Following the Vietnam War, the US Navy developed a multi-mission aircraft able to perform air-to-air and air-to-ground missions to replace the F-4 Phantom II and A-7 Corsair II. The YF-17 was selected as the lightweight craft due to being able to adapt to aircraft carrier operations. Teaming-up, McDonnell Douglas and Northrop developed the strike fighter, with the designation of F/A-18 and was named Hornet. The first aircraft were to the US Marines and US Navy, respectively. The first deployed Hornets were sent to USS Constellation (CV-64) in 1985.
The initial fleet reports were complimentary, indicating that the Hornet was extraordinarily reliable, a major change from its predecessor, the F-4.
But, as Travis Brannon, former F-4 pilot with the US Navy, recalls on Quora the iconic Phantom II with top speeds more than twice that of sound was still faster than the then new Hornet.
‘When the F/A-18 was being developed at Pax River, Maryland, every flight had a plane with them whose mission was “safety chase”, there in case there was an issue with the Hornet and support and/or SAR was needed.

Rows ▸

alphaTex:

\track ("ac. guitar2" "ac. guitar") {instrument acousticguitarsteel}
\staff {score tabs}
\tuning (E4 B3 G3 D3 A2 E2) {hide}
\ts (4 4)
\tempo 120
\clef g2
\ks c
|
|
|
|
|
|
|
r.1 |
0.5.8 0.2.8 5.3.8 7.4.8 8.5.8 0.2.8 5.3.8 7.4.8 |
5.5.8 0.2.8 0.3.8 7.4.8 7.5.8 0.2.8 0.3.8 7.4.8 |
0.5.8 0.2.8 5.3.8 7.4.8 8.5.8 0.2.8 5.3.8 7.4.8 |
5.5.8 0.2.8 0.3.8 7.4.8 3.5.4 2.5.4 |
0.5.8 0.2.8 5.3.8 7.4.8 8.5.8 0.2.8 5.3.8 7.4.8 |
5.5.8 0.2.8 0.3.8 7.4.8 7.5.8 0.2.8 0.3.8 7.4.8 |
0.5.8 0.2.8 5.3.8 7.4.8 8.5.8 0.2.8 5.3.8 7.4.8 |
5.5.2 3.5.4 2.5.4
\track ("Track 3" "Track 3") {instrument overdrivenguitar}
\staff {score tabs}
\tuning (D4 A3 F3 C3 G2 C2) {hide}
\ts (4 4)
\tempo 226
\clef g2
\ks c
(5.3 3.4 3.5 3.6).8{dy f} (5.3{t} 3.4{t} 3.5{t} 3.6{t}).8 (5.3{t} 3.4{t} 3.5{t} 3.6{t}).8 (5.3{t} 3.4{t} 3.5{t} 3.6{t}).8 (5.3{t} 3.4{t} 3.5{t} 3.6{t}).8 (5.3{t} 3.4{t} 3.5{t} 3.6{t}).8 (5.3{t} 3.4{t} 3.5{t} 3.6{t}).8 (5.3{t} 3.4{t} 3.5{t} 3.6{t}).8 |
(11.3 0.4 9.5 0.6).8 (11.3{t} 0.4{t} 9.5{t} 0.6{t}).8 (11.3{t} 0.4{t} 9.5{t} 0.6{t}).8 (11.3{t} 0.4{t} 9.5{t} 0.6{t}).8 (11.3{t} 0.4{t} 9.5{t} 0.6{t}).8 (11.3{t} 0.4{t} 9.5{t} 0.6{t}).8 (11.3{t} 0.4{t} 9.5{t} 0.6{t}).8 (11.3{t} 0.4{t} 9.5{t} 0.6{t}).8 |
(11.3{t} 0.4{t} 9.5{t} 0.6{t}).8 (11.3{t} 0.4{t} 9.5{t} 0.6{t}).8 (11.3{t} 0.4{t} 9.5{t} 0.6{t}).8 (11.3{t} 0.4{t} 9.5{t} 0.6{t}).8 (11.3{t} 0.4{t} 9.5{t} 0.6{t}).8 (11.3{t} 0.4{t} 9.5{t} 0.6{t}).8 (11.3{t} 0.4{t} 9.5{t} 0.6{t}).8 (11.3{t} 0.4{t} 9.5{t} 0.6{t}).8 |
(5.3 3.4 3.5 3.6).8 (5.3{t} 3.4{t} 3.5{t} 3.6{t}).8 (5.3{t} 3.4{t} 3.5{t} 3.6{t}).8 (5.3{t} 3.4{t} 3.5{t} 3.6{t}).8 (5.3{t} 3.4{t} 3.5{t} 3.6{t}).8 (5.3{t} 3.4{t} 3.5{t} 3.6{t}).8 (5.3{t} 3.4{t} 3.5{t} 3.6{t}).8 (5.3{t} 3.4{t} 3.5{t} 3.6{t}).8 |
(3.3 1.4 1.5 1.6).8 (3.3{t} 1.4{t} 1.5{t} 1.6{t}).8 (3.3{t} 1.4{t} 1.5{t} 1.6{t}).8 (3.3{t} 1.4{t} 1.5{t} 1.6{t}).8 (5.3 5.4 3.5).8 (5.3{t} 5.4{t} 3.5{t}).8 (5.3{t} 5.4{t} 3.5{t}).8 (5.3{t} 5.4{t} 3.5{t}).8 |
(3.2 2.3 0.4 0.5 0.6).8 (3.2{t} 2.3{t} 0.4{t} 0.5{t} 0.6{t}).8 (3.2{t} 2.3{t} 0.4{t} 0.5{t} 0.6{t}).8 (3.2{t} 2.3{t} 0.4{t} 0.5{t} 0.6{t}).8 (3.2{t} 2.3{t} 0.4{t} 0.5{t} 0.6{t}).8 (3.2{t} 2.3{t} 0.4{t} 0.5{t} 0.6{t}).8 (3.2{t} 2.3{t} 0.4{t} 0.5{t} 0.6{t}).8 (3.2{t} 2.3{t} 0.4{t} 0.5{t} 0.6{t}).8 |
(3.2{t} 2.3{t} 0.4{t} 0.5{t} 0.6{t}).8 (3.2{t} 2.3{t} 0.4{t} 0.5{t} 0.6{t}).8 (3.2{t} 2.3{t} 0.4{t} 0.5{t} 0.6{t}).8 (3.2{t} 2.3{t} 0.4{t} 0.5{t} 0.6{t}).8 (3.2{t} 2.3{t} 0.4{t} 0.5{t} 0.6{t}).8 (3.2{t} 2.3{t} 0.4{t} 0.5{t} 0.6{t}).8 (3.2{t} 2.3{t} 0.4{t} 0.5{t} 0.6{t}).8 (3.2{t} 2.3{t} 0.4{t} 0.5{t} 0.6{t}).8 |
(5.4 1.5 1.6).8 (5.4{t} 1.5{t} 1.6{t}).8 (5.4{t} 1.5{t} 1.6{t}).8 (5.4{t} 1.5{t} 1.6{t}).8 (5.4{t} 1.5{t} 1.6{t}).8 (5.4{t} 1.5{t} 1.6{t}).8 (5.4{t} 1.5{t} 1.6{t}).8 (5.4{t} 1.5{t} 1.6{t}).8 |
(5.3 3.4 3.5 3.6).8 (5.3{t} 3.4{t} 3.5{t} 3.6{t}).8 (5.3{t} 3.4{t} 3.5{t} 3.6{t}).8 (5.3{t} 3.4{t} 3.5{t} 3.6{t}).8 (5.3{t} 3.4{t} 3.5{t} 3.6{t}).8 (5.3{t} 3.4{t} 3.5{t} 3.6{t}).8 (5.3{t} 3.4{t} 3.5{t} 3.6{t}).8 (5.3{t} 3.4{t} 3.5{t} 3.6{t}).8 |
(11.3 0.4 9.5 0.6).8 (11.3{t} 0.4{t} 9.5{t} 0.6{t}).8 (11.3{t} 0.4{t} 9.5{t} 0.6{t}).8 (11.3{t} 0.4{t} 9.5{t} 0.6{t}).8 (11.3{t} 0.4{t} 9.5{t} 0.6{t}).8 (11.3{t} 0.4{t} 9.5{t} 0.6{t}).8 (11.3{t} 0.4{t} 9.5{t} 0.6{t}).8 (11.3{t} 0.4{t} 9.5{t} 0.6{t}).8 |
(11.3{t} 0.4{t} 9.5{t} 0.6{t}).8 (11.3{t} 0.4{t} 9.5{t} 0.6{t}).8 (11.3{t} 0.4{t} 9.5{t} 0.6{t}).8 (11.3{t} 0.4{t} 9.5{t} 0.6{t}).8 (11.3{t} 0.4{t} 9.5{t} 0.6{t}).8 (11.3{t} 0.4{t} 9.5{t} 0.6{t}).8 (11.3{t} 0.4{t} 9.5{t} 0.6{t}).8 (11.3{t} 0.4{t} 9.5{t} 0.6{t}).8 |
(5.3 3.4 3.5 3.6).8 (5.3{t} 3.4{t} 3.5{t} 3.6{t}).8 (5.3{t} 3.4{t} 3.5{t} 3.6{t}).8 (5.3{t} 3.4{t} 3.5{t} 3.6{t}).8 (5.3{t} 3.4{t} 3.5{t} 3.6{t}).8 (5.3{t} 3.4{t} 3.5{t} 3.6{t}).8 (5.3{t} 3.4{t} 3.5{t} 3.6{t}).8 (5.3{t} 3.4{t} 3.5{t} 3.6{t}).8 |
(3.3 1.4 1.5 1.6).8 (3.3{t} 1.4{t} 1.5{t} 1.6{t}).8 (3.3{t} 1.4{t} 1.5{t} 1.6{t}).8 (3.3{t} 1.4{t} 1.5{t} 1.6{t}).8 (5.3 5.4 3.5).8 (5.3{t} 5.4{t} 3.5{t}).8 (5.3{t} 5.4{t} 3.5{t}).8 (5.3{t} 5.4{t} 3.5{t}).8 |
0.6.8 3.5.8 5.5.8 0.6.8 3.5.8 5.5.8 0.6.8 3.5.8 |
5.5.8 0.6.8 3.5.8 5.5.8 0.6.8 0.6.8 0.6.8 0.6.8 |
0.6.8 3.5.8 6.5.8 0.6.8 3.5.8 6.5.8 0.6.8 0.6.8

Objectives ▸
- 1) Translate this sentence from the Hornet text into Spanish: "The initial fleet reports were complimentary, indicating that the Hornet was extraordinarily reliable, a major change from its predecessor, the F-4."
- 2) Proceed with the Hornet text from the point where it stops.
The entries have no role in this.

Answers provided ▸
- 1) Los informes iniciales de la flota fueron favorables e indicaban que el Hornet era extraordinariamente fiable, un cambio importante respecto a su predecesor, el F-4.

- 2)
‘I was assigned safety chase in an F-4 because the mission was to verify that the Hornet could go from Mach 0.9 to its max speed of Mach 1.8 in the amount of time McDonnell Douglas had promised.
‘We started at 50, 000 feet at Mach 0.9 and on signal, both of us went to full afterburner. The Hornet was able to initially out-accelerate me and pull ahead about a quarter of a mile. However, the Phantom was one of those planes where it seemed the faster it went, the faster it wanted to go, and the Hornet was not.
‘When the Hornet maxed out at Mach 1.6 (didn’t make its max), I was approaching Mach 2 and closing rapidly. Just as I was about even with him, the Hornet pilot, who was responsible for navigating, started a hard left turn without warning.
‘A fighter pilot, when faced with an overshoot, instinctively pulls his nose up to trade airspeed for altitude and decrease the amount of overshoot, so I did that as I started my turn to the left with him. At about 45 degrees nose-high, I realized that since I was nearly going Mach 2, my vertical speed was Mach 1.4- I looked at my altimeter and the big needle was actually spinning- I was climbing at 82,125 feet per minute!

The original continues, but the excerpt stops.